### WORK TASK
All of the data should be output character for character, except the pictures.

### SOURCE DATA

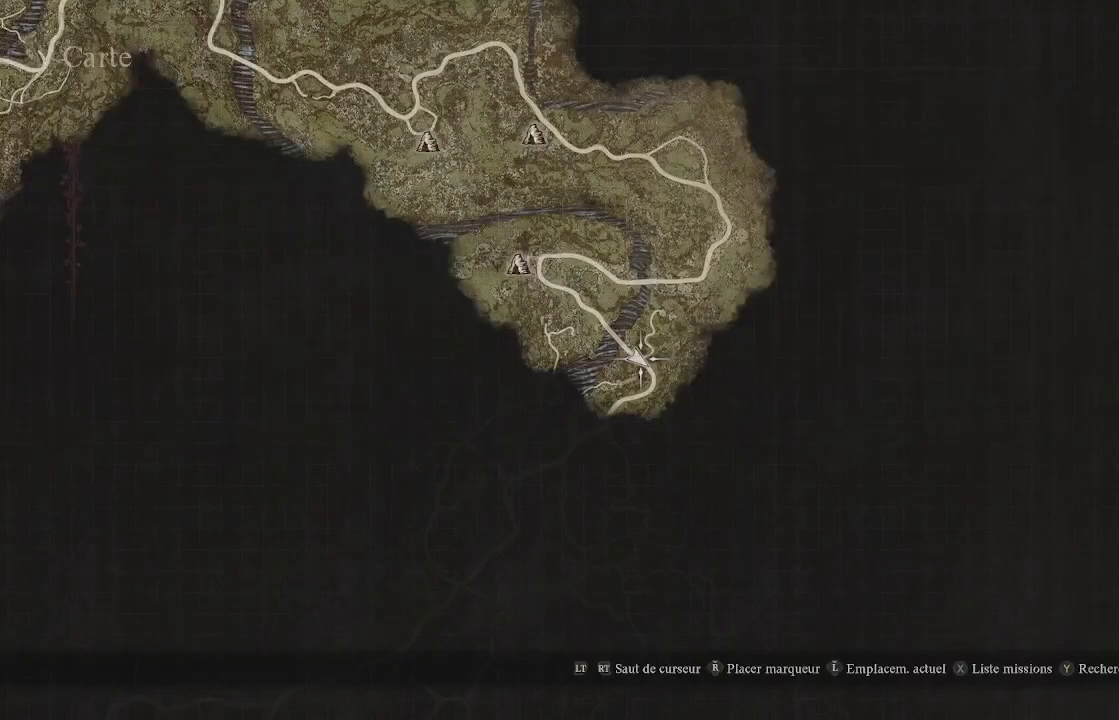
{"buttons": [], "left_stick": "down-left", "right_stick": "center", "events": [[233, "left_stick", "center"], [233, "right_stick", "center"], [450, "left_stick", "down-left"]]}
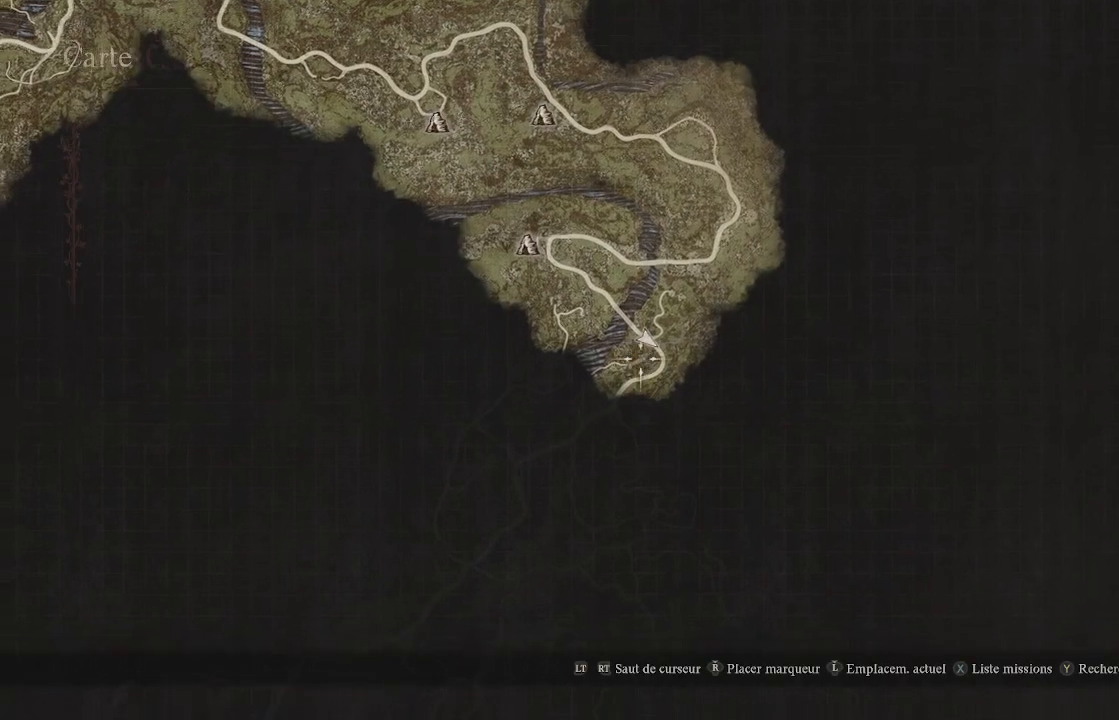
{"buttons": [], "left_stick": "center", "right_stick": "center", "events": [[250, "left_stick", "center"]]}
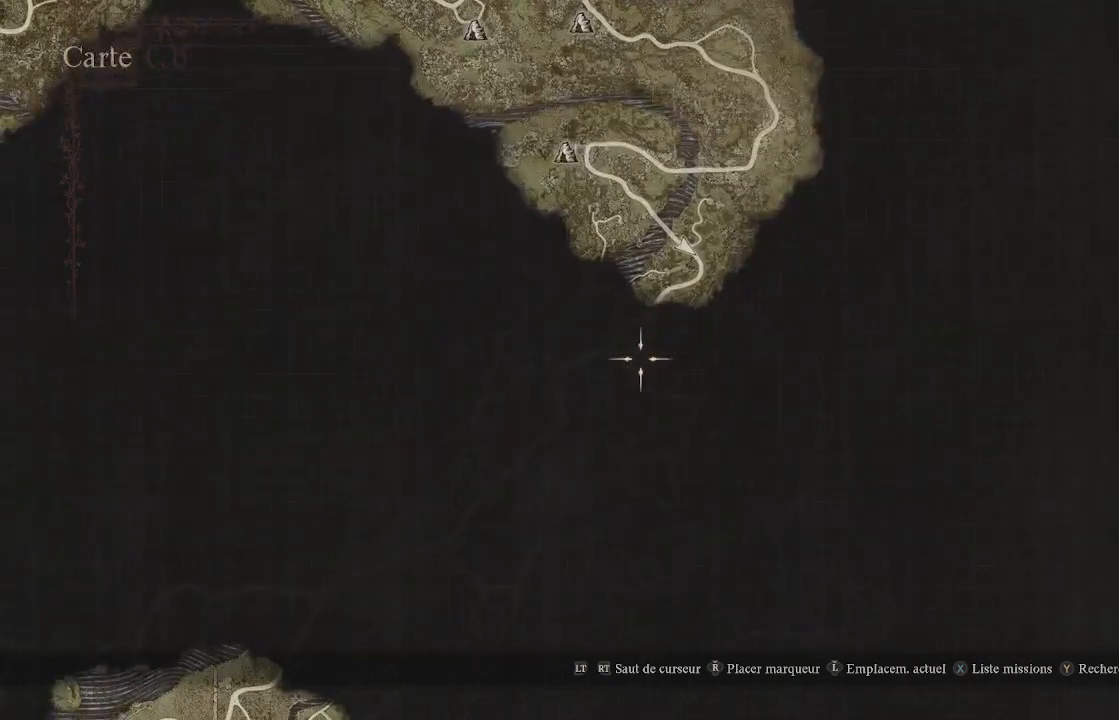
{"buttons": [], "left_stick": "center", "right_stick": "center", "events": []}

### EXERCISE ANSWER
{"buttons": [], "left_stick": "down-left", "right_stick": "center", "events": [[233, "left_stick", "center"], [233, "right_stick", "center"], [450, "left_stick", "down-left"]]}
{"buttons": [], "left_stick": "center", "right_stick": "center", "events": [[250, "left_stick", "center"]]}
{"buttons": [], "left_stick": "center", "right_stick": "center", "events": []}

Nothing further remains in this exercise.